# TASK DETAILS:
Repeat verbatim, and only, the lines of the data below, beginning at the line that contains "## Licensing" and stopping after the line that contains "## Steps to".

# SOURCE INFORMATION:
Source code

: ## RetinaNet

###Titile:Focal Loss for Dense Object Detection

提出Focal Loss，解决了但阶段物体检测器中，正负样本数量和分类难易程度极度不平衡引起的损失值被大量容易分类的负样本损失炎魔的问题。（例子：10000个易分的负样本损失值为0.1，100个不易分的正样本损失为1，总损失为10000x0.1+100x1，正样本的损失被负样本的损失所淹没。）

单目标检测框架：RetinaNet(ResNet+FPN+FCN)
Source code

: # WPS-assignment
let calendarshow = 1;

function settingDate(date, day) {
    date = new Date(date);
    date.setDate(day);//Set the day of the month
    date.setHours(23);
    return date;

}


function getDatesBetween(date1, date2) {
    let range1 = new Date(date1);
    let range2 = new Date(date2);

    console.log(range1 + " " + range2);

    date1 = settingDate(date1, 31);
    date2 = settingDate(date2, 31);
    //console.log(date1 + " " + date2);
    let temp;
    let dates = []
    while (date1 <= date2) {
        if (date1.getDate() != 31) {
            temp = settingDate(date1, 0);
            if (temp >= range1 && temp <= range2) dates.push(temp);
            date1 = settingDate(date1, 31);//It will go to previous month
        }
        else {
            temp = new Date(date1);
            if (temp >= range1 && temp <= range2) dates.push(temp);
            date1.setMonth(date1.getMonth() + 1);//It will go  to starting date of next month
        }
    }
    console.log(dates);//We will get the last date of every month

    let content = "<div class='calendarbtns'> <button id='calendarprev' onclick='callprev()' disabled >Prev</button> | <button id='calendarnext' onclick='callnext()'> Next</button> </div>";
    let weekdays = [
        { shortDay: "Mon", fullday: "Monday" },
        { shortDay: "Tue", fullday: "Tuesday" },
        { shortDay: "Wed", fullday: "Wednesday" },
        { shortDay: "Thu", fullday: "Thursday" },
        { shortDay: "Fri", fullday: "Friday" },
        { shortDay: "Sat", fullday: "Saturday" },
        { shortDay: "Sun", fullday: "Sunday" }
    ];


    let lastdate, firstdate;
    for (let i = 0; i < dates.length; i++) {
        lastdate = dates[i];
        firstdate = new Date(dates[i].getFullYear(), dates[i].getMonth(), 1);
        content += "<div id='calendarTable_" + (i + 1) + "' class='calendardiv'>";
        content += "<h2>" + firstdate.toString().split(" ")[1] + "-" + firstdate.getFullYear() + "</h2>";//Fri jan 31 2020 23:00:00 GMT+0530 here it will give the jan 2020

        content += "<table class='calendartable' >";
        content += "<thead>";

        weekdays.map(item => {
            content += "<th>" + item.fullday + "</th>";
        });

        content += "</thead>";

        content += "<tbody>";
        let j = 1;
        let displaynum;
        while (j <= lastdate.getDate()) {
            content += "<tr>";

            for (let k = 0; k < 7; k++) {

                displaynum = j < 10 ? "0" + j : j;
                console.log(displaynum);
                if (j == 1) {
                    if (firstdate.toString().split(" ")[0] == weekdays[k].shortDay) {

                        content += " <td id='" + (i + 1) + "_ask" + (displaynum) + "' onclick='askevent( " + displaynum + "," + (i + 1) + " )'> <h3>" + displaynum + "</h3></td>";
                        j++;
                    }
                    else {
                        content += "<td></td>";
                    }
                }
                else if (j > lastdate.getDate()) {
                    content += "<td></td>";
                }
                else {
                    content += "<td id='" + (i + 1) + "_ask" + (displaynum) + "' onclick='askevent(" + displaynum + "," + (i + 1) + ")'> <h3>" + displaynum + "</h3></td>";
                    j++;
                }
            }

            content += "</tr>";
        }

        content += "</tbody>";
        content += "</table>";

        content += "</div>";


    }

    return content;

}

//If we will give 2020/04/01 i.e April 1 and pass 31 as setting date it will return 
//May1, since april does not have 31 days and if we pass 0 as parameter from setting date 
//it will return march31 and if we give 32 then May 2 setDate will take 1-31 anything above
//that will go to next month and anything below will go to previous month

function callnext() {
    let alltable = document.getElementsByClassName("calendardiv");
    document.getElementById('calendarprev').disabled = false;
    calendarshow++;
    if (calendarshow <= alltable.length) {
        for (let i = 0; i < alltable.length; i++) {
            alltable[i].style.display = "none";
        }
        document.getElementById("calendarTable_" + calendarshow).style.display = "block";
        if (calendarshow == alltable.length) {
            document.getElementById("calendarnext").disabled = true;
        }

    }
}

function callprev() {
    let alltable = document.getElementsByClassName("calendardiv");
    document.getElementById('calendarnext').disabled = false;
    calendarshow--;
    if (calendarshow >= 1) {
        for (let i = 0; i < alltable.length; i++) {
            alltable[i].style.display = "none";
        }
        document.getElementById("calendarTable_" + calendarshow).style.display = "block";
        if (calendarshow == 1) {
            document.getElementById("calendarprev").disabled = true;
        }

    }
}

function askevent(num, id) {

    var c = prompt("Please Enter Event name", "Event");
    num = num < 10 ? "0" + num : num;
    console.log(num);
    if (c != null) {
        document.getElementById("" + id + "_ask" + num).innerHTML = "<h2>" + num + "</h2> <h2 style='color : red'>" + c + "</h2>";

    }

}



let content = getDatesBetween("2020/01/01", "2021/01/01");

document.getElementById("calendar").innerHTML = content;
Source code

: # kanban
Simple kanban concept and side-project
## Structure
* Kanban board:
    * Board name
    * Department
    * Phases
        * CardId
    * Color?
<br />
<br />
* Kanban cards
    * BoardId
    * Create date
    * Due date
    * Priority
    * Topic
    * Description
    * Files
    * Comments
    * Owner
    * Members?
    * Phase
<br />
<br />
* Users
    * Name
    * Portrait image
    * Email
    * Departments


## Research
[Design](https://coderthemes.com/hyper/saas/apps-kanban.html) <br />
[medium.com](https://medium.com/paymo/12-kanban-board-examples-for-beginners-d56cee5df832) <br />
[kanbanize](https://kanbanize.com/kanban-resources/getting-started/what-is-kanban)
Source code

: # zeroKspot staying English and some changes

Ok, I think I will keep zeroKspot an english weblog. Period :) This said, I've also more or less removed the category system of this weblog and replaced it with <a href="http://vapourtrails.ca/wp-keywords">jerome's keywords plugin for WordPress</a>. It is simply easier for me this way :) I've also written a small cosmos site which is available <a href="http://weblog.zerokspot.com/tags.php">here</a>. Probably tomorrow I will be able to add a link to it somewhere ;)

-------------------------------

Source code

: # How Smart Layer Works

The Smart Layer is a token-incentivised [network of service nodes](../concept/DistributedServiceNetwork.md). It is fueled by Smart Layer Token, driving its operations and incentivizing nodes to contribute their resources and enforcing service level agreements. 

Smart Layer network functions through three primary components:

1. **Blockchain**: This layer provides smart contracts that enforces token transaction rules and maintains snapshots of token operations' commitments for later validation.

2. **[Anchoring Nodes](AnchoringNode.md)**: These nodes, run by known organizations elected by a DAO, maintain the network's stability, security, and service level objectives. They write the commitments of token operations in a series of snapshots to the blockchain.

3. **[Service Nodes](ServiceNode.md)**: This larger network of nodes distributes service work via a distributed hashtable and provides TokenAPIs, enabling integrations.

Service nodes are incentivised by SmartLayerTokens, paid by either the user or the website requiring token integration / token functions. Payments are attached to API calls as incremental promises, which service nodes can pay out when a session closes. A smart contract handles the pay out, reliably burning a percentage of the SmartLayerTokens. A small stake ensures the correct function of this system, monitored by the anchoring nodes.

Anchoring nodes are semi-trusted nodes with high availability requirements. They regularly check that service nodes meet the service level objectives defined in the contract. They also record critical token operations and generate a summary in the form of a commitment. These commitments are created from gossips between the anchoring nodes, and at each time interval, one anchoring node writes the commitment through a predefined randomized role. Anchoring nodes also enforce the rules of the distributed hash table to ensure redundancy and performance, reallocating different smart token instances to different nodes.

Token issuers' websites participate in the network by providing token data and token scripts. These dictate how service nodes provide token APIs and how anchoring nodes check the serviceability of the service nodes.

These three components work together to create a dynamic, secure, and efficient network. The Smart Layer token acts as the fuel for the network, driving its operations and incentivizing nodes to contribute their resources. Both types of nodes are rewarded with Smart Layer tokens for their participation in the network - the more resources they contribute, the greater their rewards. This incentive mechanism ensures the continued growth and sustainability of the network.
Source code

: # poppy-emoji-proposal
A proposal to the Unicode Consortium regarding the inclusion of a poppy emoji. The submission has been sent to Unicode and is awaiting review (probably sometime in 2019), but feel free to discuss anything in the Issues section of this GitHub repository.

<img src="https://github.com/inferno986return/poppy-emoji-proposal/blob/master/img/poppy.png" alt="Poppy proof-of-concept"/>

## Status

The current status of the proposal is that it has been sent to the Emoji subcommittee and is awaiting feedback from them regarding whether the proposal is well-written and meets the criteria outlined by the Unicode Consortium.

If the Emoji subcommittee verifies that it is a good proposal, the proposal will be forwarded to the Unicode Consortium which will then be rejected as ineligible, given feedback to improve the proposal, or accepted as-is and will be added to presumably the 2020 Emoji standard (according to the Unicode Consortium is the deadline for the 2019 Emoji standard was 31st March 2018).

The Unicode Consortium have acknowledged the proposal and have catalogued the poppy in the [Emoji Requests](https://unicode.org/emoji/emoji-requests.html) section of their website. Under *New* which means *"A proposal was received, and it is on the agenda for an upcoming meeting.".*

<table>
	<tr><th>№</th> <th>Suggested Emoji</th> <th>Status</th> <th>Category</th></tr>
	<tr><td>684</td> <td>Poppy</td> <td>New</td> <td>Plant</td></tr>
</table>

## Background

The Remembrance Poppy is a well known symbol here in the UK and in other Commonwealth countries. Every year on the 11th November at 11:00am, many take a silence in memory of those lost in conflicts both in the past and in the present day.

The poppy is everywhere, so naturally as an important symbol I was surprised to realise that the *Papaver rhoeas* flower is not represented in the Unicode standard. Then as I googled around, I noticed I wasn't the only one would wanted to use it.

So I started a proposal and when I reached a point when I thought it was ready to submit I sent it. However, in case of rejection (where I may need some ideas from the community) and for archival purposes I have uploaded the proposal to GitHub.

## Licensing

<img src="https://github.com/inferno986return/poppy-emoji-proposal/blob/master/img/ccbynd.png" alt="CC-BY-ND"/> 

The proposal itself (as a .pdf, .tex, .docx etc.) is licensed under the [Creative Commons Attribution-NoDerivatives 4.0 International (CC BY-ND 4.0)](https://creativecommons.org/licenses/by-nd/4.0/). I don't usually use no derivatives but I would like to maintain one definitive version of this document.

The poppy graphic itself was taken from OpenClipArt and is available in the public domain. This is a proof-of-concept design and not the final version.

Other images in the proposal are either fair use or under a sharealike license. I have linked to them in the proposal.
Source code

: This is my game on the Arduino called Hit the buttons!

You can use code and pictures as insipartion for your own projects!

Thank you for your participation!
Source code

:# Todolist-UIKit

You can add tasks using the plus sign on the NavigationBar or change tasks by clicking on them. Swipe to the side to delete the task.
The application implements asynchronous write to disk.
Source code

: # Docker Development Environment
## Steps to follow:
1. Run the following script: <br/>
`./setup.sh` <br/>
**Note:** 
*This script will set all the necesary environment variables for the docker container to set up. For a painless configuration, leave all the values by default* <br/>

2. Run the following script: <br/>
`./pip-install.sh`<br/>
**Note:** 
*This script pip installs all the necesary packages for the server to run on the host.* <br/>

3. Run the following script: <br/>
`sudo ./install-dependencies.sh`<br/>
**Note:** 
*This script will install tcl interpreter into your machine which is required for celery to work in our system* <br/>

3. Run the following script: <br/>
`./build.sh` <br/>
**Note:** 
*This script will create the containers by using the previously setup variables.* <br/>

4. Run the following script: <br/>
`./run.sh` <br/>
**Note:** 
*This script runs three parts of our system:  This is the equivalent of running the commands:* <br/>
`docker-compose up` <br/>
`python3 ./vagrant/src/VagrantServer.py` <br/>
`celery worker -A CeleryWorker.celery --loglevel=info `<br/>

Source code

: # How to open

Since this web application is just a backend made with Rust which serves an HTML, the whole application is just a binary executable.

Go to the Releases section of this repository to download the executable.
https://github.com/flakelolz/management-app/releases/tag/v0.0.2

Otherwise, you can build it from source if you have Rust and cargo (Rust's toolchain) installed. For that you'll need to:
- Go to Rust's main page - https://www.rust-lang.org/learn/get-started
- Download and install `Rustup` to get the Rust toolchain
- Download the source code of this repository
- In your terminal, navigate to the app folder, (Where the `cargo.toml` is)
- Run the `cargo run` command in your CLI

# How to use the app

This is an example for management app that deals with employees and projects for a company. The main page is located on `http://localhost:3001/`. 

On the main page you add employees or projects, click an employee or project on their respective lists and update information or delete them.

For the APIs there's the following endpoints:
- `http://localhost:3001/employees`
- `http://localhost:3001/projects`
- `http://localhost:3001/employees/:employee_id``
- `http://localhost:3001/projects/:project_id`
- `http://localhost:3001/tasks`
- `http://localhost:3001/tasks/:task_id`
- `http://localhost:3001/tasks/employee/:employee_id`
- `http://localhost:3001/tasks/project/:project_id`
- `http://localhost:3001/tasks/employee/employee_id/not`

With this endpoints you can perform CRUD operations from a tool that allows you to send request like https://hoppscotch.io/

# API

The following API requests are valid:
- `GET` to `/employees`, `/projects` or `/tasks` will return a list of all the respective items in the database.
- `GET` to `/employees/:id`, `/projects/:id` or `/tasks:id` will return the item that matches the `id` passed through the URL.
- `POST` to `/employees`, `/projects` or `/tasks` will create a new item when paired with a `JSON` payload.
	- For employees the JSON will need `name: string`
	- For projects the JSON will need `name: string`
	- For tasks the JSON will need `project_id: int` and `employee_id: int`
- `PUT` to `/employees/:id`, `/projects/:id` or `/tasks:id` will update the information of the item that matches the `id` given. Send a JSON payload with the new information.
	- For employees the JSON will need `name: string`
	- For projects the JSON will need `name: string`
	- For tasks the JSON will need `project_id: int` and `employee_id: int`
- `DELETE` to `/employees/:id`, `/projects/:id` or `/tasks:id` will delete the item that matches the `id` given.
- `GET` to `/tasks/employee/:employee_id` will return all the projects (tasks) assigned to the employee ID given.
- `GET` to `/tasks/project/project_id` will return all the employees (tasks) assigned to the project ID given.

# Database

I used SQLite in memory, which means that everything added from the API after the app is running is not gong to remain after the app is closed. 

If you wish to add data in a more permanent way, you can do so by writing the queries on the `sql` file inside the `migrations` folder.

# YOUR RESPONSE:
## Licensing

<img src="https://github.com/inferno986return/poppy-emoji-proposal/blob/master/img/ccbynd.png" alt="CC-BY-ND"/> 

The proposal itself (as a .pdf, .tex, .docx etc.) is licensed under the [Creative Commons Attribution-NoDerivatives 4.0 International (CC BY-ND 4.0)](https://creativecommons.org/licenses/by-nd/4.0/). I don't usually use no derivatives but I would like to maintain one definitive version of this document.

The poppy graphic itself was taken from OpenClipArt and is available in the public domain. This is a proof-of-concept design and not the final version.

Other images in the proposal are either fair use or under a sharealike license. I have linked to them in the proposal.
Source code

: This is my game on the Arduino called Hit the buttons!

You can use code and pictures as insipartion for your own projects!

Thank you for your participation!
Source code

:# Todolist-UIKit

You can add tasks using the plus sign on the NavigationBar or change tasks by clicking on them. Swipe to the side to delete the task.
The application implements asynchronous write to disk.
Source code

: # Docker Development Environment
## Steps to follow:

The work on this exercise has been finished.